**PROMPT 1**
Reproduce the passage of the Python data classes article that begins at the words "The reminder that" and stops after the words "of the classes.".
**PROMPT 2**
For each statement, say yes or no to whether it agrees with the Python data classes article, and quote the deciding words: (a) attrs is included in Python's standard library; (b) the Python 3.7 feature freeze falls on January 29; (c) Guido van Rossum prefers the name "record" for the new class type.

**EXCERPTED TEXT**
|
|
Subscribe / Log in / New account

Python data classes

By Jake Edge
November 29, 2017

The reminder that the feature freeze for Python 3.7 is coming up fairly soon (January 29) was met with a flurry of activity on the python-dev mailing list. Numerous Python enhancement proposals (PEPs) were updated or newly proposed; other features or changes have been discussed as well. One of the updated PEPs is proposing a new type of class, a "data class", to be added to the standard library. Data classes would serve much the same purpose as structures or records in other languages and would use the relatively new type annotations feature to support static type checking of the use of the classes.

PEP 557 ("Data Classes") came out of a discussion on the python-ideas mailing list back in May, but its roots go back much further than that. The attrs module, which is aimed at reducing the boilerplate code needed for Python classes, is a major influence on the design of data classes, though it goes much further than the PEP. attrs is not part of the standard library, but is available from the Python Package Index (PyPI); it has been around for a few years and is quite popular with many Python developers. The idea behind both attrs and data classes is to automatically generate many of the "dunder" methods (e.g. __init__(), __repr__()) needed, especially for a class that is largely meant to hold various typed data items.

Python's named tuples are another way to easily create a class with named data items, but they suffer from a number of shortcomings. For one, they are still tuples, so two named tuples with the same set of values will compare as equal even if they have different names for the "fields". In addition, they are always immutable (like tuples) and their values can be accessed by indexing (e.g. nt[2]), which can lead to confusion and bugs.

As the "Rationale" section of the PEP notes, there are various descriptions out there of ways to support data classes in Python, along with people posting questions about how to do that kind of thing. For many, attrs provides what they need (Twisted developer Glyph Lefkowitz championed the module in a blog post in 2016, for example), but it also provides more than some need. Beyond that, discussion in the GitHub repository for the data classes project indicated that attrs moves too quickly and has extra features that make it not suitable for standard library inclusion. Data classes are meant to be a simpler, standard way to have some of that functionality:

Data Classes are not, and are not intended to be, a replacement mechanism for all of the above libraries. But being in the standard library will allow many of the simpler use cases to instead leverage Data Classes. Many of the libraries listed have different feature sets, and will of course continue to exist and prosper.

Eric V. Smith picked up the suggestion of writing a PEP from the python-ideas thread and posted the first version to python-dev back in September. The first set of comments was the inevitable bikeshedding over the name, which continued even after Guido van Rossum asked that it stop. Van Rossum is satisfied with the "data classes" name, though others like "record", "struct", and the like. There were some more technical comments made in that thread, which Smith incorporated into the revision he posted about in late November.

(Extracted data entries)
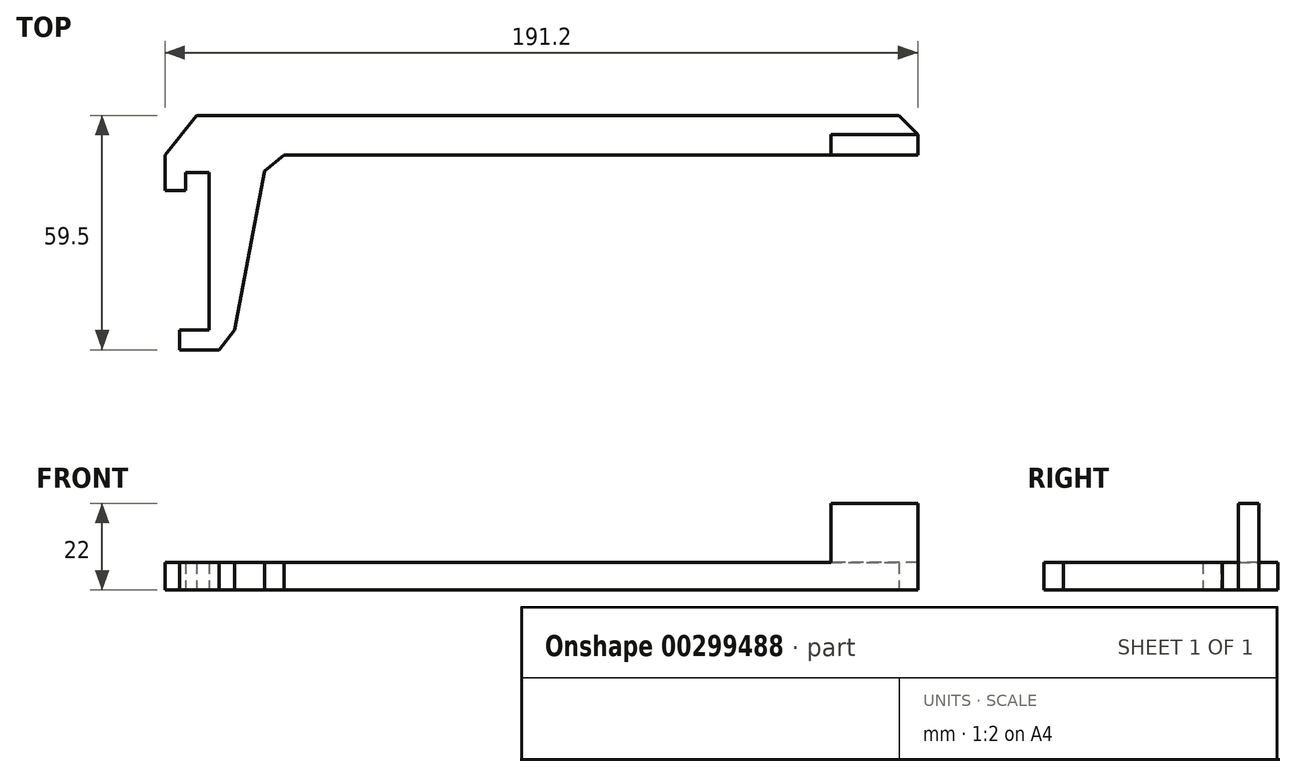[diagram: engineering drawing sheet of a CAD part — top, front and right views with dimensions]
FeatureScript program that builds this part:
annotation { "Feature Type Name" : "Feature", "Feature Type Description" : "" }
export const myFeature = defineFeature(function(context is Context, id is Id, definition is map)
    precondition{}
    {
        {
            var Q0;
            Q0=qCreatedBy(makeId("Top.planeOp"),FACE);
            var sketch = newSketch(context, id + "F0", { "sketchPlane" : qUnion([Q0])});
            skLineSegment(sketch, "E0", {"start": v(-18.72, 27.02) * mm, "end": v(-12.72, 27.02) * mm});
            skLineSegment(sketch, "E1", {"start": v(-12.72, 27.02) * mm, "end": v(-12.72, -12.98) * mm});
            skLineSegment(sketch, "E2", {"start": v(-12.72, -12.98) * mm, "end": v(-20.22, -12.98) * mm});
            skLineSegment(sketch, "E3", {"start": v(-20.22, -12.98) * mm, "end": v(-20.22, -17.98) * mm});
            skLineSegment(sketch, "E4", {"start": v(-20.22, -17.98) * mm, "end": v(-10.22, -17.98) * mm});
            skLineSegment(sketch, "E5", {"start": v(-10.22, -17.98) * mm, "end": v(-6.22, -12.98) * mm});
            skLineSegment(sketch, "E6", {"start": v(-18.72, 27.02) * mm, "end": v(-18.72, 22.52) * mm});
            skLineSegment(sketch, "E7", {"start": v(-18.72, 22.52) * mm, "end": v(-23.92, 22.52) * mm});
            skLineSegment(sketch, "E8", {"start": v(-23.92, 22.52) * mm, "end": v(-23.92, 31.52) * mm});
            skLineSegment(sketch, "E9", {"start": v(-21.58, -17.98) * mm, "end": v(-3.78, -17.98) * mm, "construction": true});
            skLineSegment(sketch, "E10", {"start": v(-28.88, 31.52) * mm, "end": v(9.52, 31.52) * mm, "construction": true});
            skLineSegment(sketch, "E11", {"start": v(-23.92, 31.52) * mm, "end": v(-15.92, 41.52) * mm});
            skLineSegment(sketch, "E12", {"start": v(-6.22, -12.98) * mm, "end": v(2.12, 31.52) * mm});
            skLineSegment(sketch, "E13", {"start": v(-12.72, 27.02) * mm, "end": v(1.28, 27.02) * mm, "construction": true});
            skLineSegment(sketch, "E14", {"start": v(-29.11, 41.52) * mm, "end": v(10.02, 41.52) * mm, "construction": true});
            skLineSegment(sketch, "E15", {"start": v(2.12, 31.52) * mm, "end": v(167.28, 31.52) * mm});
            skLineSegment(sketch, "E16", {"start": v(1.36, 27.43) * mm, "end": v(6.28, 31.52) * mm});
            skLineSegment(sketch, "E17", {"start": v(145.28, 31.52) * mm, "end": v(145.28, 36.72) * mm});
            skLineSegment(sketch, "E18", {"start": v(145.28, 36.72) * mm, "end": v(167.28, 36.72) * mm});
            skLineSegment(sketch, "E19", {"start": v(167.28, 36.72) * mm, "end": v(162.48, 41.52) * mm});
            skPoint(sketch, "E20", {"position": v(162.48, 41.52) * mm});
            skLineSegment(sketch, "E21", {"start": v(-15.92, 41.52) * mm, "end": v(162.48, 41.52) * mm});
            skLineSegment(sketch, "E22", {"start": v(167.28, 36.72) * mm, "end": v(167.28, 31.52) * mm});
            skSolve(sketch);
        }
        {
            var Q0;
            Q0 = qSketchRegion(id + "F0", true);
            extrude(context, id + "F1", {"entities" : qUnion([Q0]), "depth" : 7 * mm});
        }
        {
            var Q0;
            {var subQ2=sQuery(id+"F0.wireOp",EDGE,"E17");Q0=makeQuery(id+"F0.imprint","IMPRINT",FACE,{"disambiguationData":[TD([[makeQuery(id+"F0.imprint","IMPRINT",EDGE,{"derivedFrom":subQ2}),-1.0]])]});}
            extrude(context, id + "F2", {"entities" : qUnion([Q0]), "operationType" : NewBodyOperationType.ADD, "depth" : 22 * mm});
        }
    });
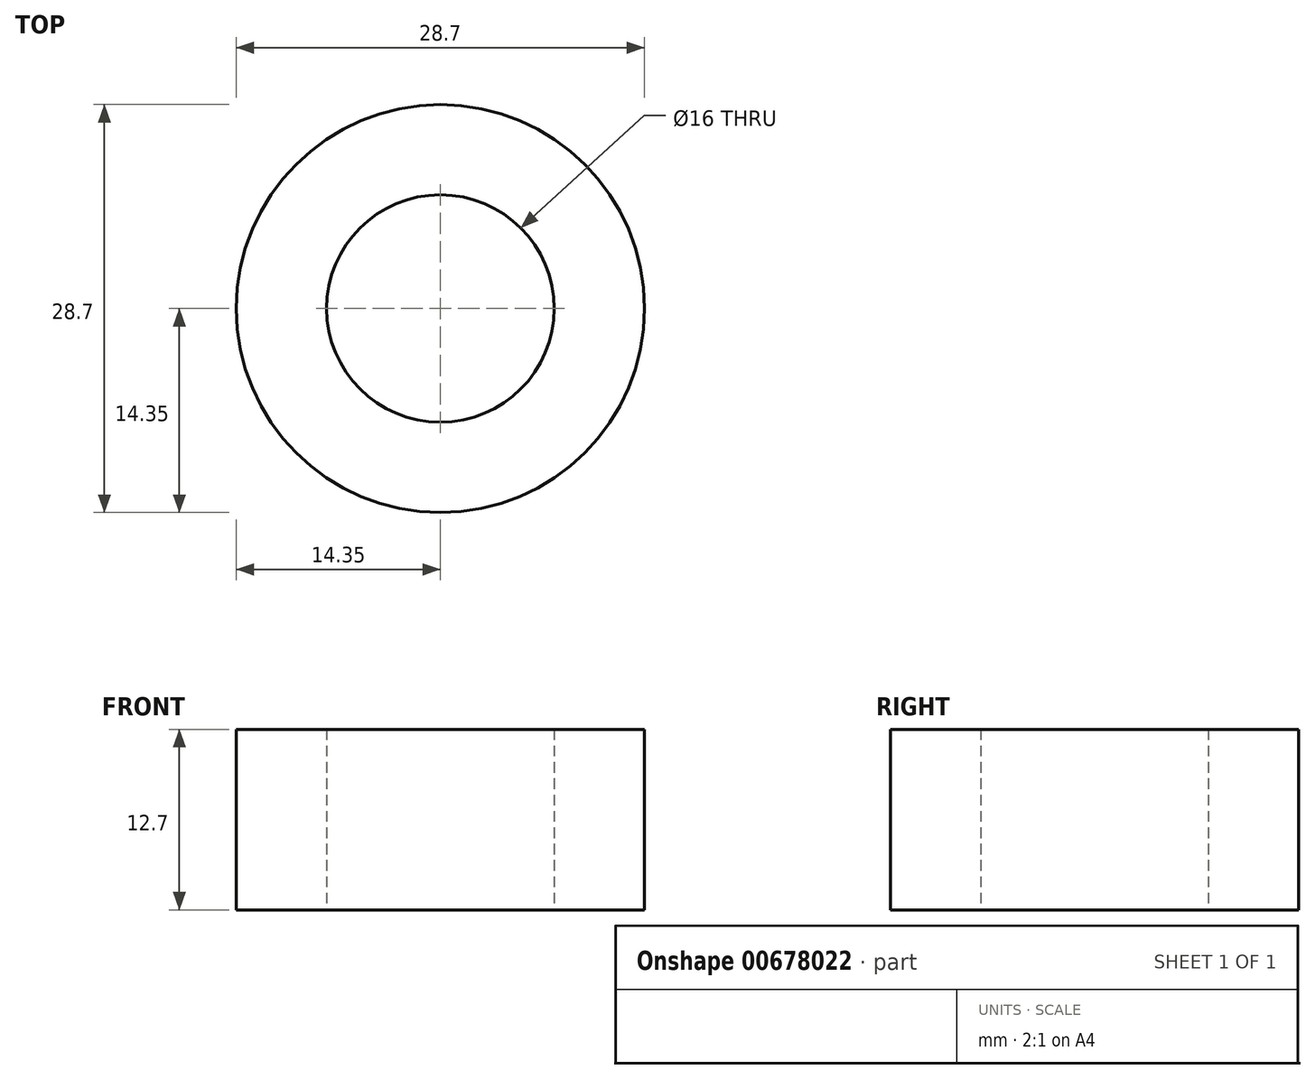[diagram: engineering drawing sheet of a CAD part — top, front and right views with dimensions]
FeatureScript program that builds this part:
annotation { "Feature Type Name" : "Feature", "Feature Type Description" : "" }
export const myFeature = defineFeature(function(context is Context, id is Id, definition is map)
    precondition{}
    {
        {
            var Q0;
            Q0=qCreatedBy(makeId("Top.planeOp"),FACE);
            var sketch = newSketch(context, id + "F0", { "sketchPlane" : qUnion([Q0])});
            skCircle(sketch, "E0", {"center": v(0, 0) * mm, "radius": 8 * mm});
            skCircle(sketch, "E1.0", {"center": v(0, 0) * mm, "radius": 14.35 * mm});
            skSolve(sketch);
        }
        {
            var Q0;
            Q0=makeQuery(id+"F0.imprint","IMPRINT",FACE,{"disambiguationData":[TD([[makeQuery(id+"F0.imprint","IMPRINT",EDGE,{"derivedFrom":sQuery(id+"F0.wireOp",EDGE,"E0")}),-1.0]])]});
            extrude(context, id + "F1", {"entities" : qUnion([Q0]), "depth" : 12.7 * mm, "offsetDistance" : 25.4 * mm});
        }
    });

**EXERCISE RESULT 1**
The reminder that the feature freeze for Python 3.7 is coming up fairly soon (January 29) was met with a flurry of activity on the python-dev mailing list. Numerous Python enhancement proposals (PEPs) were updated or newly proposed; other features or changes have been discussed as well. One of the updated PEPs is proposing a new type of class, a "data class", to be added to the standard library. Data classes would serve much the same purpose as structures or records in other languages and would use the relatively new type annotations feature to support static type checking of the use of the classes.

**EXERCISE RESULT 2**
(a) No: "attrs is not part of the standard library, but is available from the Python Package Index (PyPI)"
(b) Yes: "the feature freeze for Python 3.7 is coming up fairly soon (January 29)"
(c) No: "Van Rossum is satisfied with the "data classes" name, though others like "record", "struct", and the like."